= TASK TO CARRY OUT =
The lines to be copied are those below that contain "signature".

(Records from a data source)
**********

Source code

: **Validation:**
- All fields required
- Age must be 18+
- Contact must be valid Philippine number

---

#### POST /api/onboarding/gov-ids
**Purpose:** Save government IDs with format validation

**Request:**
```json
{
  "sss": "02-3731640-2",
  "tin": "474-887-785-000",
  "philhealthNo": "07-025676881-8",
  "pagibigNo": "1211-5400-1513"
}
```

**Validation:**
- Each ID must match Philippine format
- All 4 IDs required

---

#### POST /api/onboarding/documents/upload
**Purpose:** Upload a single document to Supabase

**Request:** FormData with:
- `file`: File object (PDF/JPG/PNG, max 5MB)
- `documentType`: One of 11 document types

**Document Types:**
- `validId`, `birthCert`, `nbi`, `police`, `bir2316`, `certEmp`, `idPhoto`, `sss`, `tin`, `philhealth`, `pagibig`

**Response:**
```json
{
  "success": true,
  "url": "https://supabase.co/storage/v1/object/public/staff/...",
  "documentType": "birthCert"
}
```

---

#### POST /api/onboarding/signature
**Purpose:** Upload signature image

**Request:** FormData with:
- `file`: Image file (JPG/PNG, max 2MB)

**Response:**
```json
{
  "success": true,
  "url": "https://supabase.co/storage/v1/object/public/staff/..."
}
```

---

**********

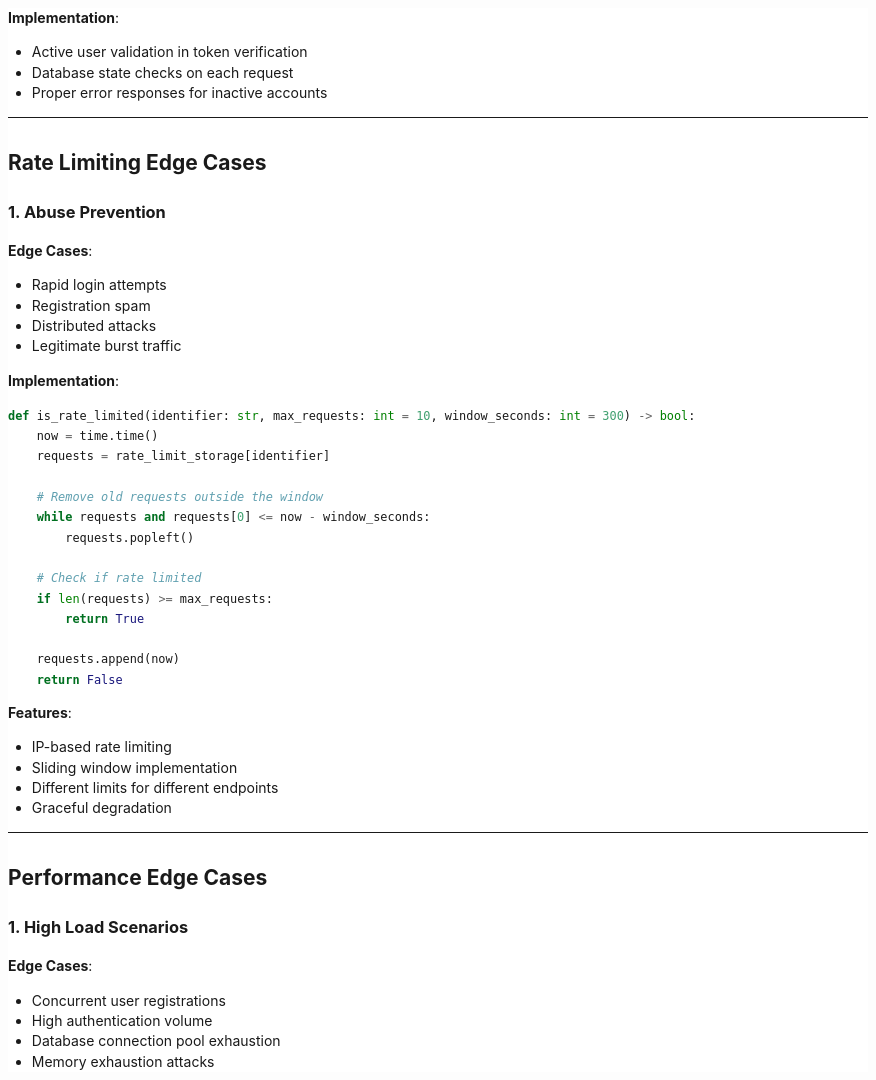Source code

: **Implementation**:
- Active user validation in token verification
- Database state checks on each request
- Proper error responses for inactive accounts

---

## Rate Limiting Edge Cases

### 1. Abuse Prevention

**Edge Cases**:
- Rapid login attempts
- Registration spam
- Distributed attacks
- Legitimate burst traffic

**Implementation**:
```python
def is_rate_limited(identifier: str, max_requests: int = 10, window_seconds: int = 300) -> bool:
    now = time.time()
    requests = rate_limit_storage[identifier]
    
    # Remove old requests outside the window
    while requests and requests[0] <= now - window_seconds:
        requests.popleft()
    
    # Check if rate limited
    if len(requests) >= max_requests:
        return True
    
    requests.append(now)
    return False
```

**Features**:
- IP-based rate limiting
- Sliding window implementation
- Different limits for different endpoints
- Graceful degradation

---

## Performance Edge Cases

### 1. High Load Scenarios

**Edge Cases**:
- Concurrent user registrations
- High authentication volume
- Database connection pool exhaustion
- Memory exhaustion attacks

**********

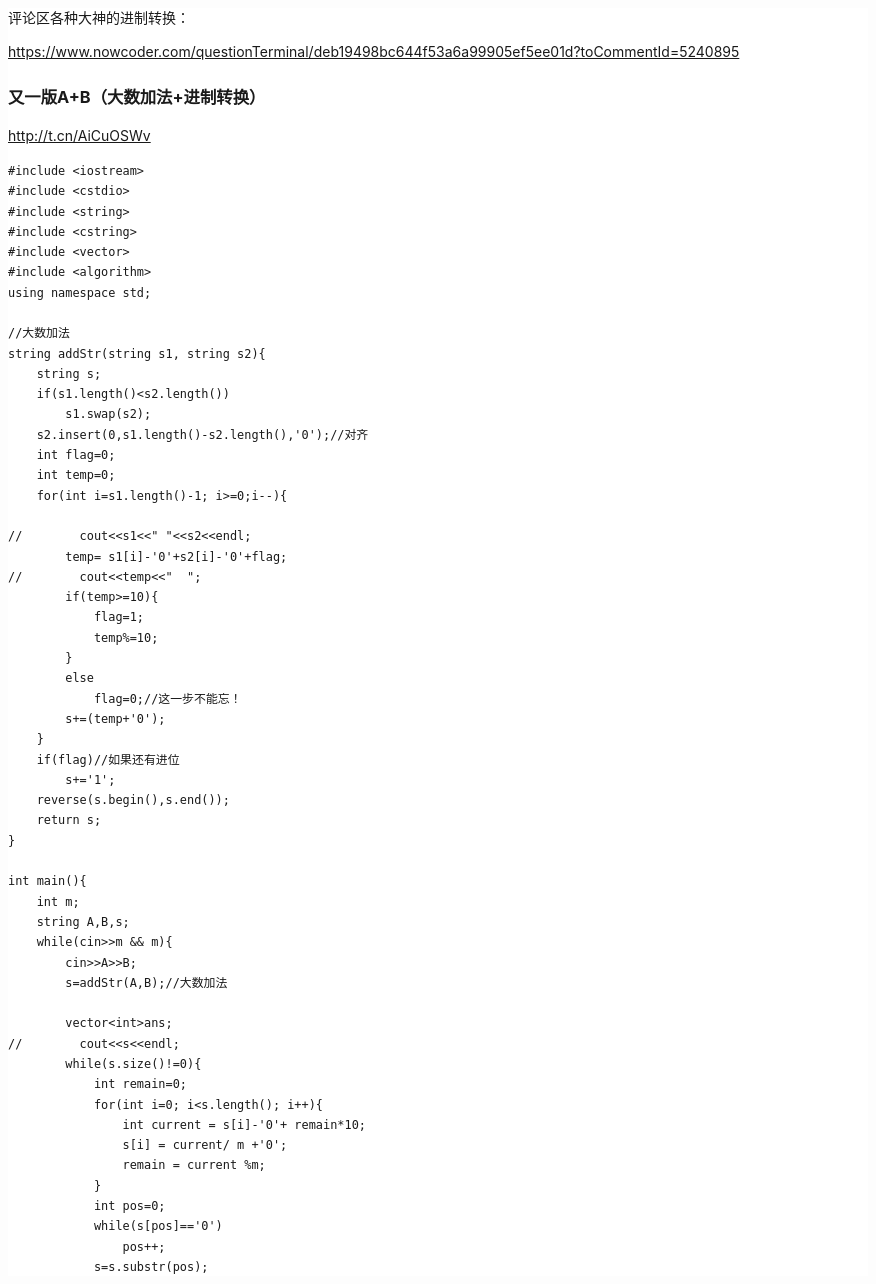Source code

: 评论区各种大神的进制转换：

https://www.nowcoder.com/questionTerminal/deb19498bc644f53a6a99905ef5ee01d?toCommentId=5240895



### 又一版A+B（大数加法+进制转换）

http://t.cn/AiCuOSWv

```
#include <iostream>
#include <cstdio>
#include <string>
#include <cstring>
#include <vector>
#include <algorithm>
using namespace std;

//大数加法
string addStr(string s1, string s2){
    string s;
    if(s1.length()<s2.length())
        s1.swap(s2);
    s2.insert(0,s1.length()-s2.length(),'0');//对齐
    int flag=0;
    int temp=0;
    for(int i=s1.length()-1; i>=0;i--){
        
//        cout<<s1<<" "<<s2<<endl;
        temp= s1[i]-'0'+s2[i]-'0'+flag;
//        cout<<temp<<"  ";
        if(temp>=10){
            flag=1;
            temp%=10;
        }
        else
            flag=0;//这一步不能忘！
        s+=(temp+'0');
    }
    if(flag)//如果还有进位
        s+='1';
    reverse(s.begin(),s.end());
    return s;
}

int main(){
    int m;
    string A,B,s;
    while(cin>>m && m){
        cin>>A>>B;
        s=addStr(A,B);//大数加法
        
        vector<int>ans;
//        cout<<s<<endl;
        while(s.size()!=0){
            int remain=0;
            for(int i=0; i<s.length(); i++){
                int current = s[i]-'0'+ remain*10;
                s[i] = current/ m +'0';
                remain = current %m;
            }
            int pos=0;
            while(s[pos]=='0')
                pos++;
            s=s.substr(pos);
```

**********

= WRITTEN REPLY =
#### POST /api/onboarding/signature
**Purpose:** Upload signature image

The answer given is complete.